Thursday, March 18, 2010

memori daun pisang

pernah suatu siang kita berbagi tanah dan daun pisang, serta kadal yang bertanya tanya dengan lidahnya di sudut pemancingan. Aku hanya tau hari itu aku merasa hujan, meski panas membakar tengkuk dan ujung kaki kita. Akhirnya kita punya memori daun pisang juga, hahahahaha..

kalau pernah kuceritakan pada sahabat sahabatku dulu bahwa tidaklah mungkin pada suatu masa seperti hari ini aku akan bercengkrama denganmu seperti ini, maka hari ini dapat kutertawakan hari itu. Bahkan kaupun bisa ikut tertawa. Karna kau pasti masih ingat, betapa dulu kita selalu berselisih paham. Bahwa begitu banyak prasangka dan tanya yang kusimpan untukmu.

Bear, aku tau cinta sudah menyapa kita lagi. Tapi sekarang aku merasa bisa menyebutmu sahabat. Karna bagaimana bisa kubagi segala bodoh dan kurangnya aku seperti malam itu, kala bagai buku kau membacaku, dan aku bagai pustakawan menyerap setiap jengkal kata yang kau bacakan tentangku. Aku bahkan jauh dari tersinggung. Aku tertawa, berbagi kekhawatiran, dan meminta bantuanmu untuk tidak lupa padaku kalau suatu hari aku jadi ROBOT.

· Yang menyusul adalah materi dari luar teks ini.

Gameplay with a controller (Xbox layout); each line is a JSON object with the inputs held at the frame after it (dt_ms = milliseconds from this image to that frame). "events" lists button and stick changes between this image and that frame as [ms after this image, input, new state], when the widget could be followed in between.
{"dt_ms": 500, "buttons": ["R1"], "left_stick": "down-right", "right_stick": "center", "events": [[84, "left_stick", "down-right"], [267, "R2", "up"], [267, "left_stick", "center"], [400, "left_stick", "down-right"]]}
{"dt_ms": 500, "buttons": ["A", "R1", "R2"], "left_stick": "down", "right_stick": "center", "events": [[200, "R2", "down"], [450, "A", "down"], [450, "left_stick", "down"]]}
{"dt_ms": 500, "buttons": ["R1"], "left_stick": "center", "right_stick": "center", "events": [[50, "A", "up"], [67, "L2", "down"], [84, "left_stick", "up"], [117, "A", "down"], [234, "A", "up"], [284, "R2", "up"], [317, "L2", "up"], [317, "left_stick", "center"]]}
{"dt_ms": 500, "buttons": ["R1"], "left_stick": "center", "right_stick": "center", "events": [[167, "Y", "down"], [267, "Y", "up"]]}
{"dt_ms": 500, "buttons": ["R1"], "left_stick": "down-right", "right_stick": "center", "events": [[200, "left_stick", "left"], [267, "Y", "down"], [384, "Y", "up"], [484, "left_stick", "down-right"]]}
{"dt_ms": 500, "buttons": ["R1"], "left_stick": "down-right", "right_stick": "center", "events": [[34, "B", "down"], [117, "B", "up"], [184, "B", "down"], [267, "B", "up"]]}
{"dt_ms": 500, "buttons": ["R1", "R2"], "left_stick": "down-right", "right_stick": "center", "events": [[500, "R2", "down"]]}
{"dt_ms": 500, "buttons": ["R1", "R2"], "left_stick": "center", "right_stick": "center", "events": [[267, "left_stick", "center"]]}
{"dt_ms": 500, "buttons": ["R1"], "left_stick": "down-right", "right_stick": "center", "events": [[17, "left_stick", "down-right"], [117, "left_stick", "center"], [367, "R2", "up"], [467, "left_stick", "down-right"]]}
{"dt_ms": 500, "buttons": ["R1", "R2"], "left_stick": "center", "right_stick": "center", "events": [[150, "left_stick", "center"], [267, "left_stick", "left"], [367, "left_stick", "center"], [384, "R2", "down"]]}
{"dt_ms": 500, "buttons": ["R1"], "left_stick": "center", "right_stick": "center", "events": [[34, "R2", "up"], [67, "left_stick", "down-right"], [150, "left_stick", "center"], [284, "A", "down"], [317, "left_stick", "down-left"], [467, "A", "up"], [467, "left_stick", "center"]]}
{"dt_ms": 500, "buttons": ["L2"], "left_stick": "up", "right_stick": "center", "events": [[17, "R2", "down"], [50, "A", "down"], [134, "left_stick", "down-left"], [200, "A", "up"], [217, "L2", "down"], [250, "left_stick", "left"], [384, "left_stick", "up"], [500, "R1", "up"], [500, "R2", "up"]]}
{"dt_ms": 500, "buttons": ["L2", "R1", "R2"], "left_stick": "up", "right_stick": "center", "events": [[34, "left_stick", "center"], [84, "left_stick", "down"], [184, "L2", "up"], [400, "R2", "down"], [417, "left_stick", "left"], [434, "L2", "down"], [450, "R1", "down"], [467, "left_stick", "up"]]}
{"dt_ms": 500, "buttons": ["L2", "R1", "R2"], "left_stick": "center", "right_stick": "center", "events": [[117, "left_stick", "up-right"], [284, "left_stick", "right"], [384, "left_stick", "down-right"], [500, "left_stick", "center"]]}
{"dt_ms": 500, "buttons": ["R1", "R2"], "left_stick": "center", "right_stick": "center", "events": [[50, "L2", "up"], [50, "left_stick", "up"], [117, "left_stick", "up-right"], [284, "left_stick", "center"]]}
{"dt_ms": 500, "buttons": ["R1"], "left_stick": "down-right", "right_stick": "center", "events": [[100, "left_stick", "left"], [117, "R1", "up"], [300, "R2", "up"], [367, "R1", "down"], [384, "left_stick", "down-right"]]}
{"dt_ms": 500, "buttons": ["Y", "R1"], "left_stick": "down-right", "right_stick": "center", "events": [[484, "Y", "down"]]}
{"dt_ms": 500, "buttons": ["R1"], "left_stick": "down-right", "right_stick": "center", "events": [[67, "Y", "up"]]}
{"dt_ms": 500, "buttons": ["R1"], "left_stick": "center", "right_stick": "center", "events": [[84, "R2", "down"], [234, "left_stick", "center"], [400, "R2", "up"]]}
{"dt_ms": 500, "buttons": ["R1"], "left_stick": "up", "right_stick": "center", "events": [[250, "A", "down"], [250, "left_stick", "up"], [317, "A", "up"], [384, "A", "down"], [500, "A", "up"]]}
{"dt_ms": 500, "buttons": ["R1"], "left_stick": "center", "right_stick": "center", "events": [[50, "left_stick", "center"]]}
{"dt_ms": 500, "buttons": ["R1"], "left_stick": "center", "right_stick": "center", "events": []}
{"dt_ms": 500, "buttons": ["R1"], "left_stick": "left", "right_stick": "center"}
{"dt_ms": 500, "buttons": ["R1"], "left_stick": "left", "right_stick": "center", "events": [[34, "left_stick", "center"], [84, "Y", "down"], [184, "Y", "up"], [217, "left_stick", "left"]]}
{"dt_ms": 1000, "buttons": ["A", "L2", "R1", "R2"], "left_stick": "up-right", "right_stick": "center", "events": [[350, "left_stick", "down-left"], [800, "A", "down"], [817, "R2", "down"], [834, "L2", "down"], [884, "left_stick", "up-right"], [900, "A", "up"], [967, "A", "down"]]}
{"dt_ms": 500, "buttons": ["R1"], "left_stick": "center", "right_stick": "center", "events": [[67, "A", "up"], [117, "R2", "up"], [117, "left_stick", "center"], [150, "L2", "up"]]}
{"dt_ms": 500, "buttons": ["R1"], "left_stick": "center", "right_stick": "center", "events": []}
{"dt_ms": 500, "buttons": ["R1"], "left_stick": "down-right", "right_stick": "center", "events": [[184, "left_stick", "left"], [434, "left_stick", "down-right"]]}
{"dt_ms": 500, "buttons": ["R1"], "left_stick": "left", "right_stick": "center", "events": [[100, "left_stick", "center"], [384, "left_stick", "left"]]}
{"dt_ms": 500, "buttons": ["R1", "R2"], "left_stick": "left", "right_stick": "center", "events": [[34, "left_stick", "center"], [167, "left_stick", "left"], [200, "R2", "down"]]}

Oh, aku takut sekali aku akan jadi robot. Jadi ingat segala mimpi bapak bapak pembuat film itu, tentang bagaimana kita di masa depan nanti. Aku mulai curiga, jangan jangan kita lah yang jadi robot, bukan kita yang digantikan dengan robot.

huh... aku sudah mengira dari dulu. Bahwa caci maki dan tinju dari orang orang itu dapat mematikan rasa simpatiku terhadap sesuatu. Aku bahkan terkadang tak menemukan alasan untuk iba. Matikah aku Bear?

Apakah kau yang mengatakan cinta padaku hari ini bersedia menerima sisi diriku yang mati itu? Oh aku tidak mau hidup sendirian.. sungguh tidak mau..

Bear, tolong kirimkan aku getah pisang dan daun yang mengotori rokku waktu itu. Agar aku ingat bahwa aku pernah merasa damai dan manusia di sana..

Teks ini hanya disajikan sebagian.